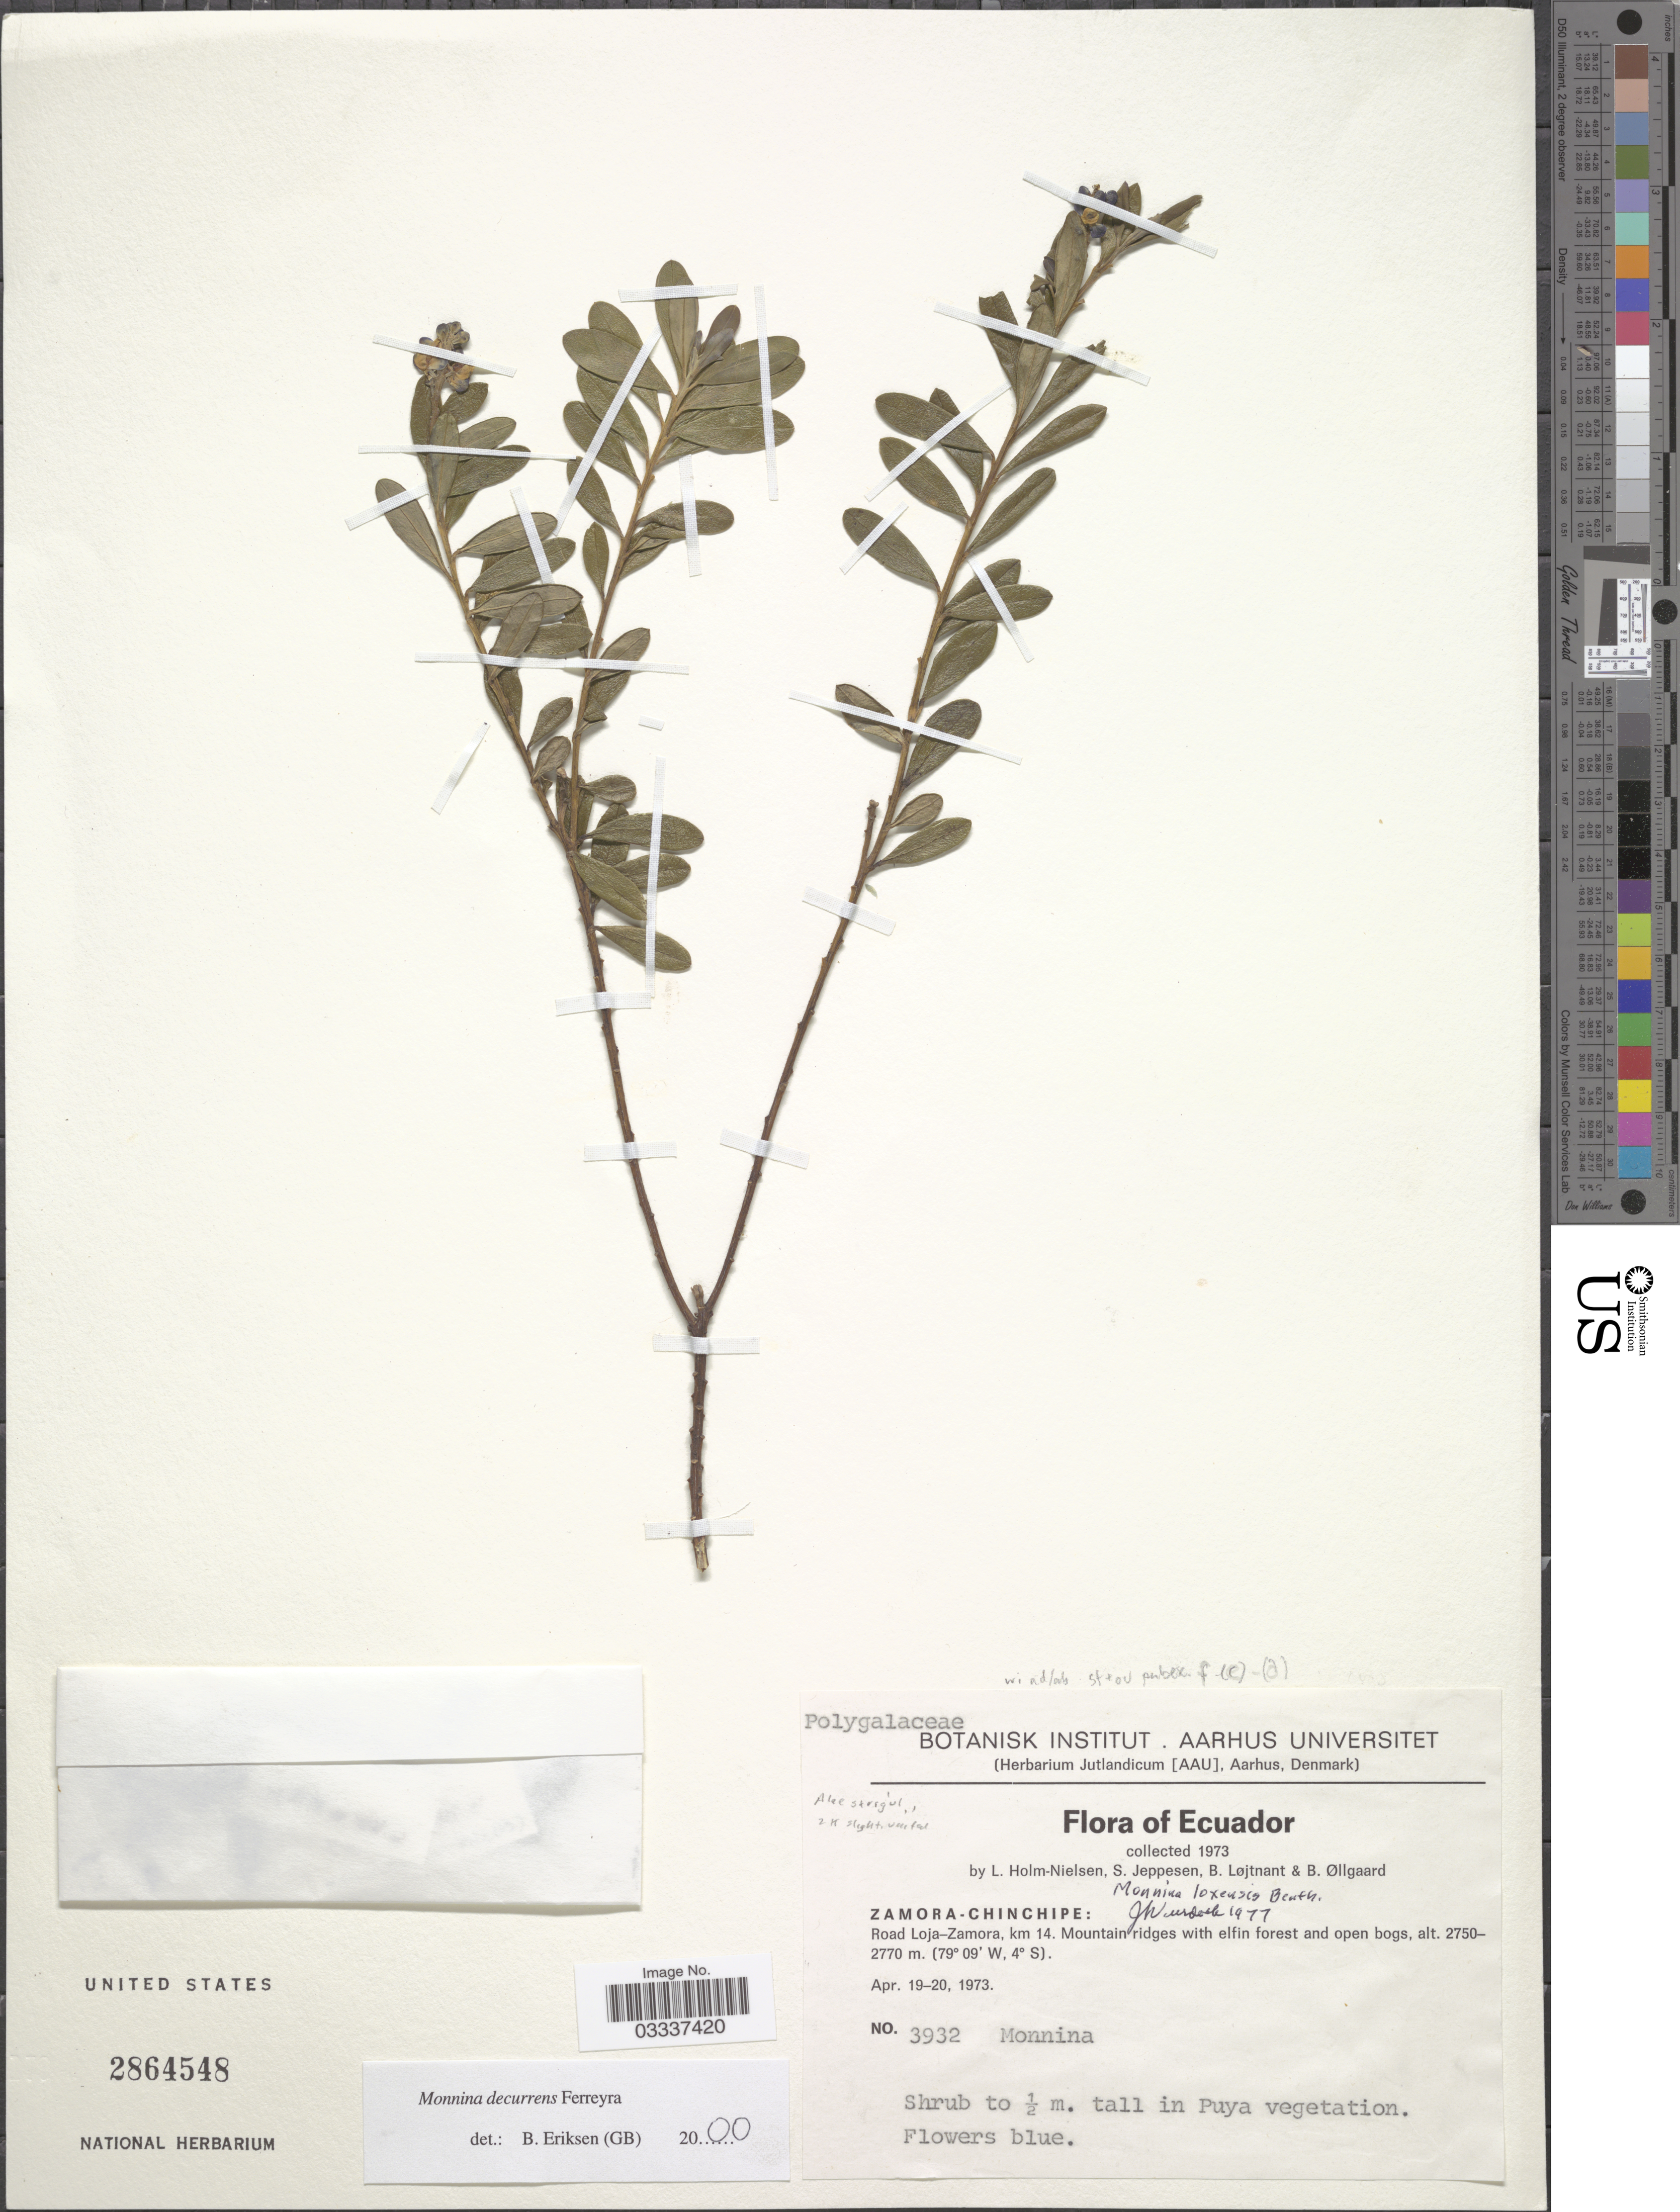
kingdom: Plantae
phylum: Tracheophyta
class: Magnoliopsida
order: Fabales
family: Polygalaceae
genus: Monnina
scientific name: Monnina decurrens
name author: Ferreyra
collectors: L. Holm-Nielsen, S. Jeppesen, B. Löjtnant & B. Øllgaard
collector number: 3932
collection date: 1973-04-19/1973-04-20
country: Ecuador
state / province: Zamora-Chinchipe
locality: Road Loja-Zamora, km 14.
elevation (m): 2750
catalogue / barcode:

┄┄┄┄┄┄┄┄┄┄

■ PROBLEM TO SOLVE ■
Output every text line of the data word for word, leaving out the pictures.

■ SOLUTION ■
kingdom: Plantae
phylum: Tracheophyta
class: Magnoliopsida
order: Fabales
family: Polygalaceae
genus: Monnina
scientific name: Monnina decurrens
name author: Ferreyra
collectors: L. Holm-Nielsen, S. Jeppesen, B. Löjtnant & B. Øllgaard
collector number: 3932
collection date: 1973-04-19/1973-04-20
country: Ecuador
state / province: Zamora-Chinchipe
locality: Road Loja-Zamora, km 14.
elevation (m): 2750
catalogue / barcode:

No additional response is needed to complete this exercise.